ガラス固化問題、再処理とめたい!首都圏市民のつどいからの国の委員宛申入書
再処理とめたい!首都圏市民のつどいは、核燃料サイクル安全小委員会、同再処理WGの全委員に、ガラス固化試験に関する申入書を出しました。
核燃料サイクル安全小委員会、同再処理WGの委員のみなさまへ
六ヶ所再処理工場・ガラス固化試験に関する申入書
核燃料サイクル安全小委員会
委員長 松本 史朗 様
2008年12月2日
再処理とめたい!首都圏市民のつどい
六ヶ所再処理工場のガラス固化試験は、不溶解残渣を含む廃液の供給開始直後から白金族堆積指標と流下速度が急激に悪化し、わずか5バッチで回復運転への移行レベルを突破しました。10月27日より回復運転に入りましたが、現在も炉内状況は一向に改善されていません。
改善の見通しが立たないため、日本原燃は、11月25日、今年11月としていた竣工を3か月延期し来年2月にする工事計画変更の届出を余儀なくされました。
私達は、以下の通り、日本原燃および原子力安全・保安院による試験の進め方に強い疑問をもち、現在の行き詰まっている事態を直視することから率直な結論を導くべきだと考えます。委員のみなさまには、私達の意見を受け止め、是非とも今後の提言や審議などの際に反映していただくよう要望いたします。
1.10月27日付原燃報告書の目的と性格について、6月30日のサイクル小委の決定に照らして正確に点検して下さい。
ご覧になっていない委員の方もいらっしゃるかと存じますが、原燃は、10月27日に、10月10日からの試験についての報告書を出しました。これは、「結果報告」という名称になっており、6月30日のサイクル小委で出された課題に対して妥当な結果が得られたと結論付けており、最終報告としての位置付けをもって提出されています。
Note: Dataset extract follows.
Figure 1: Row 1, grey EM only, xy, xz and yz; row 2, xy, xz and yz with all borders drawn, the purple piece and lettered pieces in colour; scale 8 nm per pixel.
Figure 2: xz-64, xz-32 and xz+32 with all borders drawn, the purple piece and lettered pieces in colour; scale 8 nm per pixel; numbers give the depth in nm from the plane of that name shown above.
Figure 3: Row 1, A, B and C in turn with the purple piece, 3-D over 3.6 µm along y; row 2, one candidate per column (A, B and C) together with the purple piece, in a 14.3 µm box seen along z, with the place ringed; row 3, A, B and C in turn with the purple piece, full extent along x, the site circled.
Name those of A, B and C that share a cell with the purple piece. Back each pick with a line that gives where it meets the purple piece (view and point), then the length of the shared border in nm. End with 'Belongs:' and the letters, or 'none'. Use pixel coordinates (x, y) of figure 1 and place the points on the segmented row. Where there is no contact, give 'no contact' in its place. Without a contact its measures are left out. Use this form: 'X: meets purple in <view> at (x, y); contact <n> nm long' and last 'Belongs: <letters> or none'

しかし、その内容は、不溶解残渣供給後の酷い結果を棚に上げて、不溶解残渣供給前の試験結果のみをもって対策は妥当であるとする異常なものです。しかし、保安院は、6月30日のサイクル小委で「技術的見地から十分な確認が得られた段階で、その結果について事業者より報告を受ける」と決定していたにもかかわらず、この異常な報告書を、突き返すことも、訂正を求めることもせず、そのまま受け取りました。保安院が一部報道で不十分だというコメントを流したためか、原燃は、10月31日の社長定例会見で「一つのまとめ。経過報告だった」と言い換えを余儀なくされ、11月4日の再処理WGでは、今回の報告書は経過報告であり、これとは別に最終報告を行う予定であると説明しました。しかし、11月11日の青森県原子力施設環境放射線等監視評価会議監視委員会に原燃が出した報告では、10月27日付報告書が経過報告であるとは一言も書かれておらず、不溶解残渣供給後のデータまで含めて、6月30日のサイクル小委で承認された内容に基づいて評価した結果報告として提出したものだと述べています。保安院が、異常な報告書をそのまま受け取ったことが、原燃がこのような振る舞いを行うという客観的効果をもたらしたのです。
私達は、委員のみなさまに、10月27日付報告書の目的と性格について、6月30日のサイクル小委の決定に照らして正確に点検していただくことを求めます。そして、原燃に対して、この報告書が6月30日の決定の要件を全く満たしていないのに最終報告であるかのように振る舞っていることを問題にすること、要件を提示した当事者である保安院に対しては、報告書を受け取ったことの責任について問い質していただくことを求めます。
2-1.不溶解残渣を含まない廃液での試験は、事業指定申請書に照らして無意味であるとの判断を求めます。
事業指定申請書には、ガラス固化は不溶解残渣廃液を含む高レベル廃液を対象として行うものであると書かれています。原燃も11月4日付文書でこれを認めており、保安院も11月14日のヒアリングで認めています。
事業指定申請書第4.2-2表によると、使用済み燃料中のルテニウム/ロジウムの移行率は、溶解液に75%、不溶解残渣廃液に50%、ハル・エンドピースに5%となっています。使用済燃料中のルテニウム/ロジウムのうち平均で約4割、最大で約5割が不溶解残渣に移行することになります。清澄の工程を行えば、相当量の不溶解残渣が常に排出されるということであり、上記白金族の移行率を考慮すれば、不溶解残渣の有無は、試験結果に非常に大きな違いをもたらすことが分かります。
事業指定申請書に従って試験を行うのであれば、当然、申請通りの廃液を供給して試験を行うべきです。白金族対策は東海再処理の時点から最大の問題であったのに、アクティブ試験で原燃はその肝心の白金族を恐れ避けて試験をしてきたのです。そのようなやり方に意味がないことは、今回の不溶解残渣を入れた結果が如実に示しています。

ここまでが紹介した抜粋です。